This past weekend found the members and friends of Rochester Zen Center in Rochester, New York, celebrating the venerated institution’s 50th year. The RZC zendo was open all weekend for informal sitting and devotions, and a special memorial altar dedicated to deceased sangha members was installed as well.
Rochester Zen Center was first established in 1966 by Philip Kapleau — roshi and author of the classic 1965 book, The Three Pillars of Zen: Teaching, Practice, and Enlightenment. Though billed by Kapleau himself as a presentation of “both the Soto and Rinzai disciplines [of Zen],” the book is perhaps most notable for giving readers a sense of the “private interview” process undertaken by Zen students with their teachers, and how koans, most strongly identified with Rinzai, might play a part in that process. Today, Kapleau’s dharma successor Bodhin Kjolhede, ordained by Kapleau in 1976, serves as abbot. [Read a Buddhadharma forum in which Kjolhede, along with Ross Bolleter, Joan Sutherland, and Judy Roitman discuss how to work with Zen koans, here.]

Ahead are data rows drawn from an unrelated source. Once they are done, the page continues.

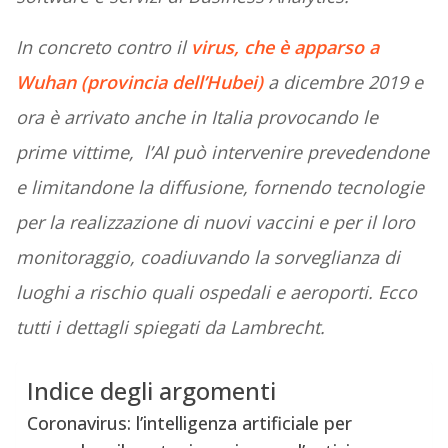
In concreto contro il
virus, che è apparso a
Wuhan (provincia dell’Hubei)
a dicembre 2019 e
ora è arrivato anche in Italia provocando le
prime vittime, l’AI può intervenire prevedendone
e limitandone la diffusione, fornendo tecnologie
per la realizzazione di nuovi vaccini e per il loro
monitoraggio, coadiuvando la sorveglianza di
luoghi a rischio quali ospedali e aeroporti. Ecco
tutti i dettagli spiegati da Lambrecht.
Indice degli argomenti
Coronavirus: l’intelligenza artificiale per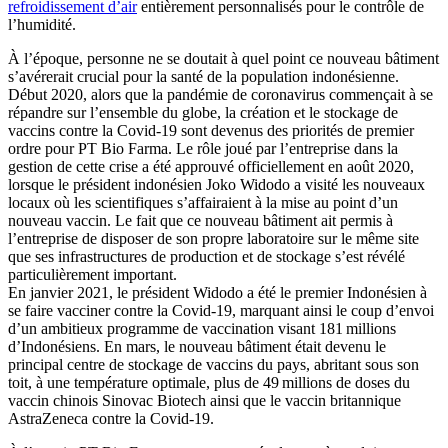
refroidissement d’air
entièrement personnalisés pour le contrôle de
l’humidité.
À l’époque, personne ne se doutait à quel point ce nouveau bâtiment
s’avérerait crucial pour la santé de la population indonésienne.
Début 2020, alors que la pandémie de coronavirus commençait à se
répandre sur l’ensemble du globe, la création et le stockage de
vaccins contre la Covid-19 sont devenus des priorités de premier
ordre pour PT Bio Farma. Le rôle joué par l’entreprise dans la
gestion de cette crise a été approuvé officiellement en août 2020,
lorsque le président indonésien Joko Widodo a visité les nouveaux
locaux où les scientifiques s’affairaient à la mise au point d’un
nouveau vaccin. Le fait que ce nouveau bâtiment ait permis à
l’entreprise de disposer de son propre laboratoire sur le même site
que ses infrastructures de production et de stockage s’est révélé
particulièrement important.
En janvier 2021, le président Widodo a été le premier Indonésien à
se faire vacciner contre la Covid-19, marquant ainsi le coup d’envoi
d’un ambitieux programme de vaccination visant 181 millions
d’Indonésiens. En mars, le nouveau bâtiment était devenu le
principal centre de stockage de vaccins du pays, abritant sous son
toit, à une température optimale, plus de 49 millions de doses du
vaccin chinois Sinovac Biotech ainsi que le vaccin britannique
AstraZeneca contre la Covid-19.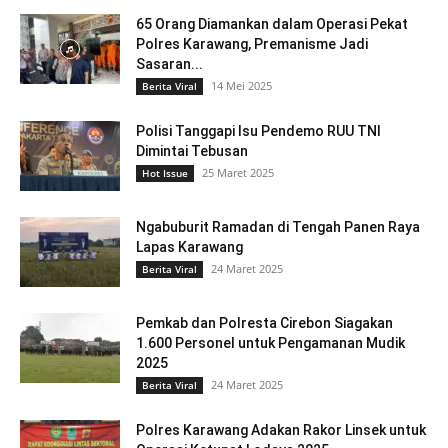
65 Orang Diamankan dalam Operasi Pekat
Polres Karawang, Premanisme Jadi
Sasaran...
14 Mei 2025
Berita Viral
Polisi Tanggapi Isu Pendemo RUU TNI
Dimintai Tebusan
25 Maret 2025
Hot Issue
Ngabuburit Ramadan di Tengah Panen Raya
Lapas Karawang
24 Maret 2025
Berita Viral
Pemkab dan Polresta Cirebon Siagakan
1.600 Personel untuk Pengamanan Mudik
2025
24 Maret 2025
Berita Viral
Polres Karawang Adakan Rakor Linsek untuk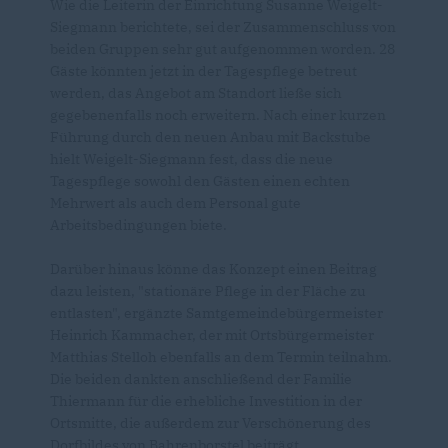
Wie die Leiterin der Einrichtung Susanne Weigelt-
Siegmann berichtete, sei der Zusammenschluss von
beiden Gruppen sehr gut aufgenommen worden. 28
Gäste könnten jetzt in der Tagespflege betreut
werden, das Angebot am Standort ließe sich
gegebenenfalls noch erweitern. Nach einer kurzen
Führung durch den neuen Anbau mit Backstube
hielt Weigelt-Siegmann fest, dass die neue
Tagespflege sowohl den Gästen einen echten
Mehrwert als auch dem Personal gute
Arbeitsbedingungen biete.
Darüber hinaus könne das Konzept einen Beitrag
dazu leisten, "stationäre Pflege in der Fläche zu
entlasten", ergänzte Samtgemeindebürgermeister
Heinrich Kammacher, der mit Ortsbürgermeister
Matthias Stelloh ebenfalls an dem Termin teilnahm.
Die beiden dankten anschließend der Familie
Thiermann für die erhebliche Investition in der
Ortsmitte, die außerdem zur Verschönerung des
Dorfbildes von Bahrenborstel beiträgt.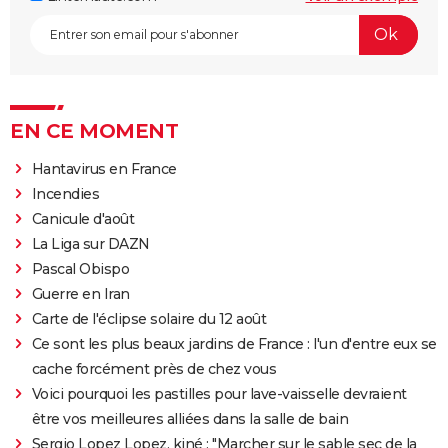
EN CE MOMENT
Hantavirus en France
Incendies
Canicule d'août
La Liga sur DAZN
Pascal Obispo
Guerre en Iran
Carte de l'éclipse solaire du 12 août
Ce sont les plus beaux jardins de France : l'un d'entre eux se
cache forcément près de chez vous
Voici pourquoi les pastilles pour lave-vaisselle devraient
être vos meilleures alliées dans la salle de bain
Sergio Lopez Lopez, kiné : "Marcher sur le sable sec de la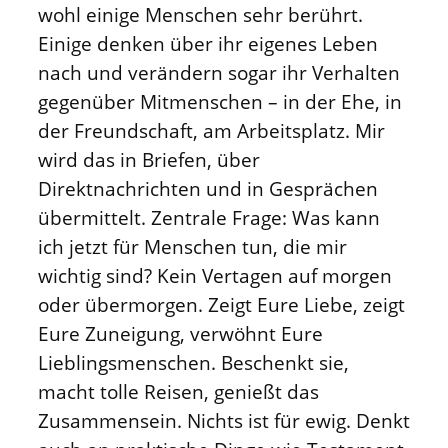
wohl einige Menschen sehr berührt.
Einige denken über ihr eigenes Leben
nach und verändern sogar ihr Verhalten
gegenüber Mitmenschen – in der Ehe, in
der Freundschaft, am Arbeitsplatz. Mir
wird das in Briefen, über
Direktnachrichten und in Gesprächen
übermittelt. Zentrale Frage: Was kann
ich jetzt für Menschen tun, die mir
wichtig sind? Kein Vertagen auf morgen
oder übermorgen. Zeigt Eure Liebe, zeigt
Eure Zuneigung, verwöhnt Eure
Lieblingsmenschen. Beschenkt sie,
macht tolle Reisen, genießt das
Zusammensein. Nichts ist für ewig. Denkt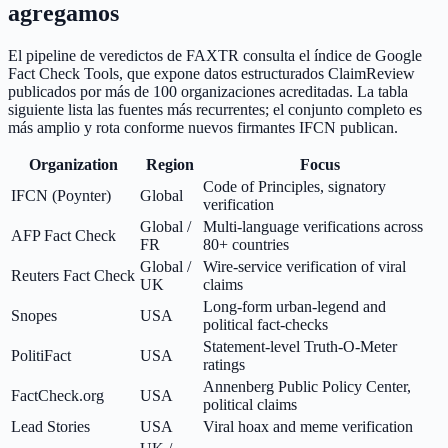
agregamos
El pipeline de veredictos de FAXTR consulta el índice de Google
Fact Check Tools, que expone datos estructurados ClaimReview
publicados por más de 100 organizaciones acreditadas. La tabla
siguiente lista las fuentes más recurrentes; el conjunto completo es
más amplio y rota conforme nuevos firmantes IFCN publican.
Organization
Region
Focus
Code of Principles, signatory
IFCN (Poynter)
Global
verification
Global /
Multi-language verifications across
AFP Fact Check
FR
80+ countries
Global /
Wire-service verification of viral
Reuters Fact Check
UK
claims
Long-form urban-legend and
Snopes
USA
political fact-checks
Statement-level Truth-O-Meter
PolitiFact
USA
ratings
Annenberg Public Policy Center,
FactCheck.org
USA
political claims
Lead Stories
USA
Viral hoax and meme verification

On October 15, RZC will host Jon Kabat-Zinn, Executive Director of the Center for Mindfulness in Medicine, Health Care, and Society at the University of Massachusetts Medical School, as he presents the “50th anniversary lecture.” Titled “The Mainstreaming of Mindfulness in America: What Zen’s Got to Do With It, and Where Does It Go From Here?”, the lecture will be about “the origins of mindfulness-based stress reduction (MBSR), including [Kabat-Zinn’s] own early experience with Phillip Kapleau and The Three Pillars of Zen in addition to other Mahayana and Theravada traditions that contributed to its development He will also explore the ethical and moral challenges associated with the MBSR phenomenon, as well as the potential promise, pitfalls, and controversies surrounding its growing popularity.”